*** Begin section ***
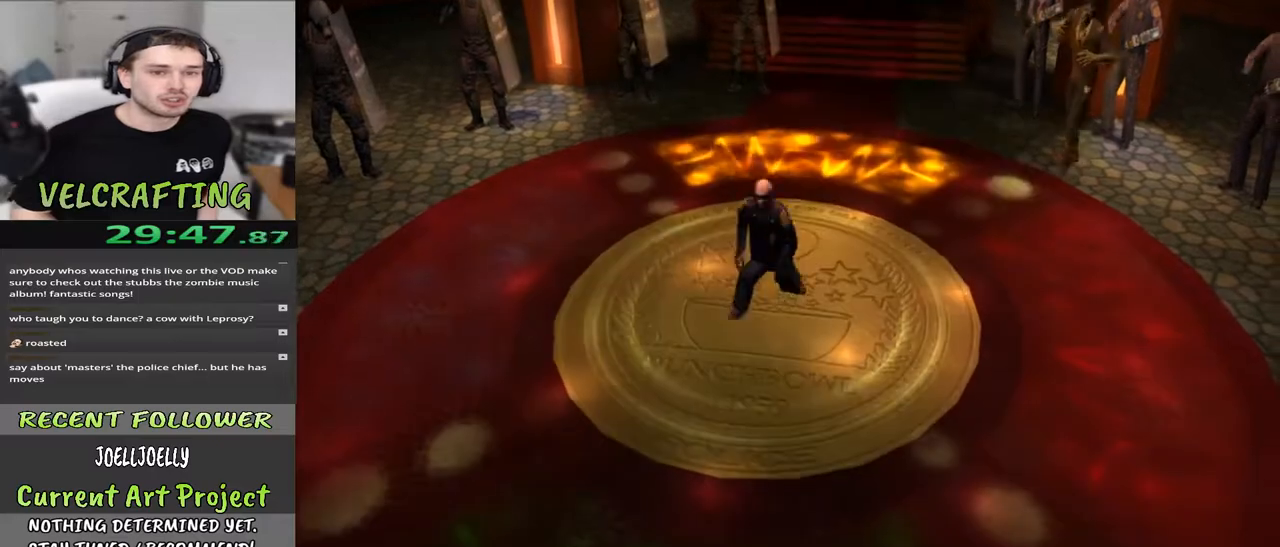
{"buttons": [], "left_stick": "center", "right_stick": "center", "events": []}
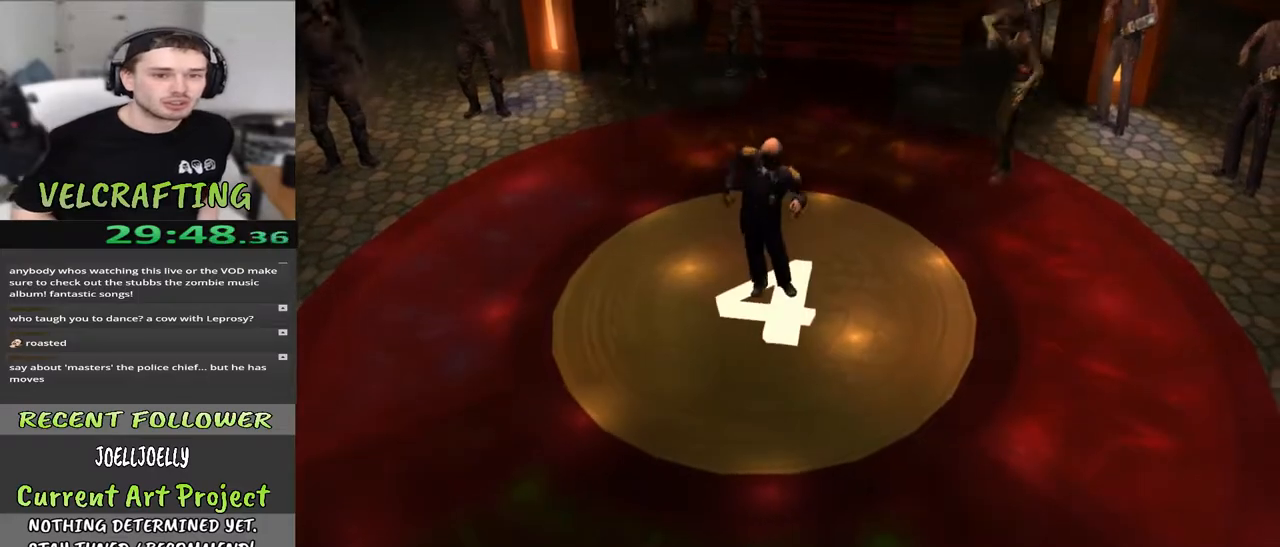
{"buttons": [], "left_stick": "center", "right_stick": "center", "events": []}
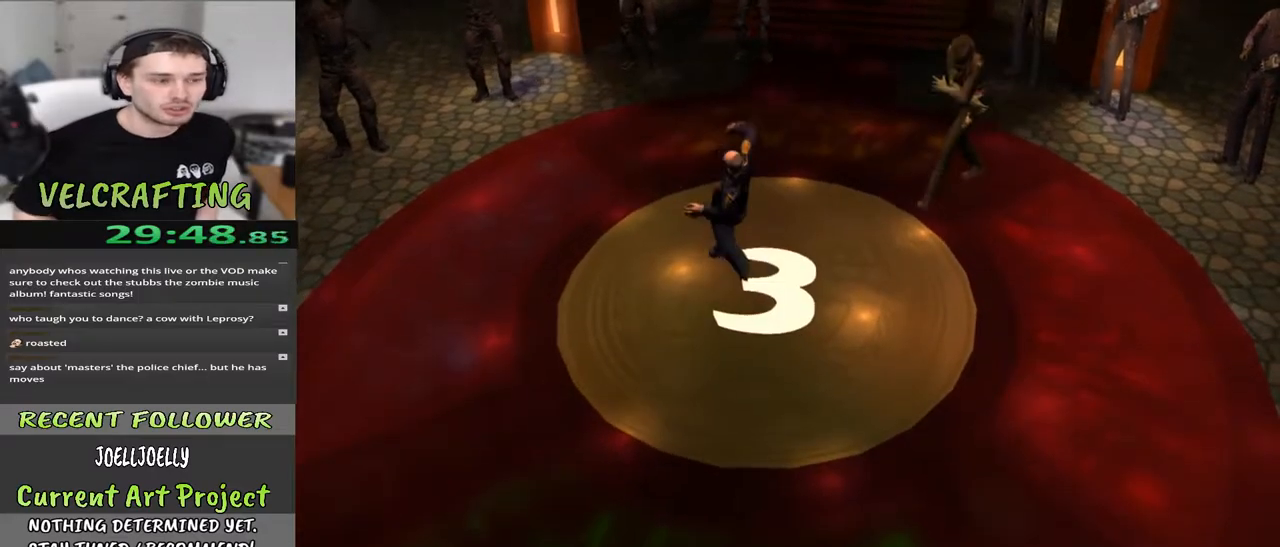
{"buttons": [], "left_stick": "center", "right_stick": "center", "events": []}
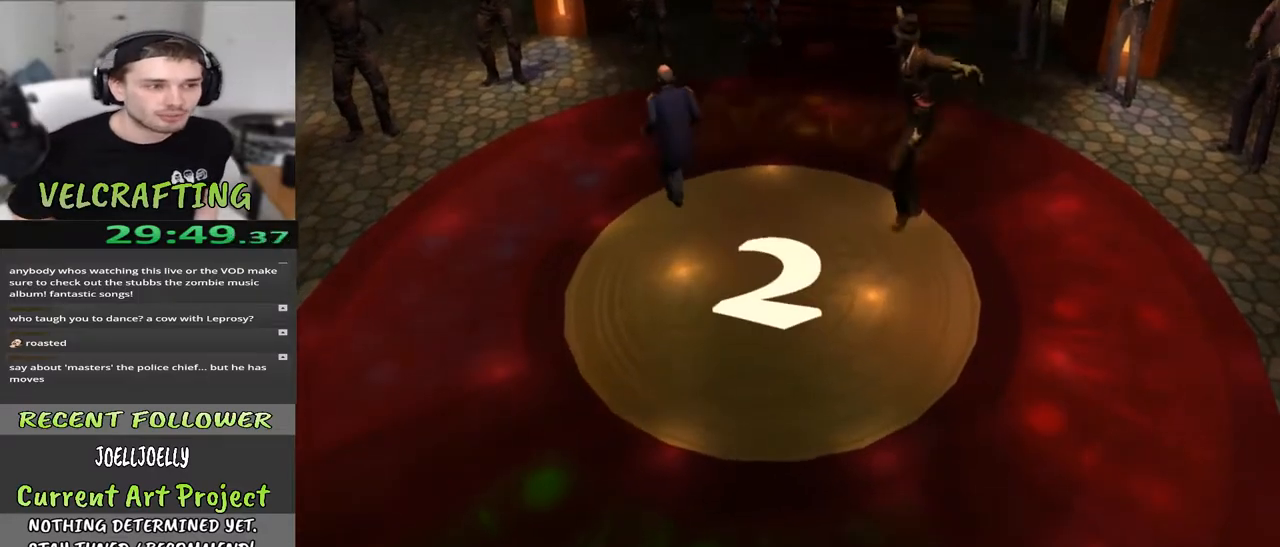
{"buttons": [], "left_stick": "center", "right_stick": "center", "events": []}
*** End section ***
◆ WHAT NEEDS TO BE DONE:
Copy out the material word for word, without any images.

◆ SOLUTION TO THIS TASK:
{"buttons": [], "left_stick": "center", "right_stick": "center", "events": []}
{"buttons": [], "left_stick": "center", "right_stick": "center", "events": []}
{"buttons": [], "left_stick": "center", "right_stick": "center", "events": []}
{"buttons": [], "left_stick": "center", "right_stick": "center", "events": []}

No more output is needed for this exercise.